Receiving a Call


Have I told you the story about our little household of two receiving the call of puberty and menopause at the same time? I’ll save that for another day.

Reading to my young Anna and raising her up with all the good wisdom I could muster was living in a thin place, close to God. We discovered Good vs. Evil in the fists full of books we would devour and, with much help, we taught her that Goodness was God-ness; the only way to be.

Goodness is under attack. More like an ugly, self-inflicted, downward spiral of destruction caused by hate, fear, lies, and greed followed by fatigue and ignorance. A perfect storm of evil where the only peace one finds is through victory, a punitive, angry victory. Every generation has to be taught the folly of this kind of suffering. I let my bumper sticker speak for me, “Defunding Education is Defeating the Future”

My dad would say, “Don’t make waves” (he was a Navy man). I felt the need to keep an even keel: not a lot of questioning, no debate, no bias analysis . . . no self examination, just Dad’s attempt at humor through sarcasm and Mom’s exhaustion. It was the dawning of the age of television, a deflection away from intimacy. Just another one of the many tests that form us into who we are. Some we pass with flying colors.
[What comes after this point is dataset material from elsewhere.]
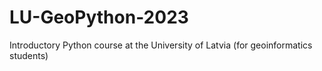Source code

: # LU-GeoPython-2023
Introductory Python course at the University of Latvia (for geoinformatics students)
I learned about Peace through Justice, an attempt at knowing the Truth. An attempt at least, at knowing myself well enough and at knowing to whom and what I will say, “Yes” when I hear the many callings. I vote for Good. I vote with my body. If I carry any invasive barnacles of entitlement or ingratitude I go back to the dock for a check-up. Yes is not a place to be without humility. Yes is a test: It is a place where we save each other from waves of repeating mistakes as the tides of our actions carry us ever so slowly into the Kin-dom.

This past year We have said Yes to more security, a new pastor, a remodeling project and for me, extra accounting challenges. We don’t walk away from something that is broken or challenging or changing, or because we think our absence would go unnoticed.

Yes is not easy and it keeps me alive.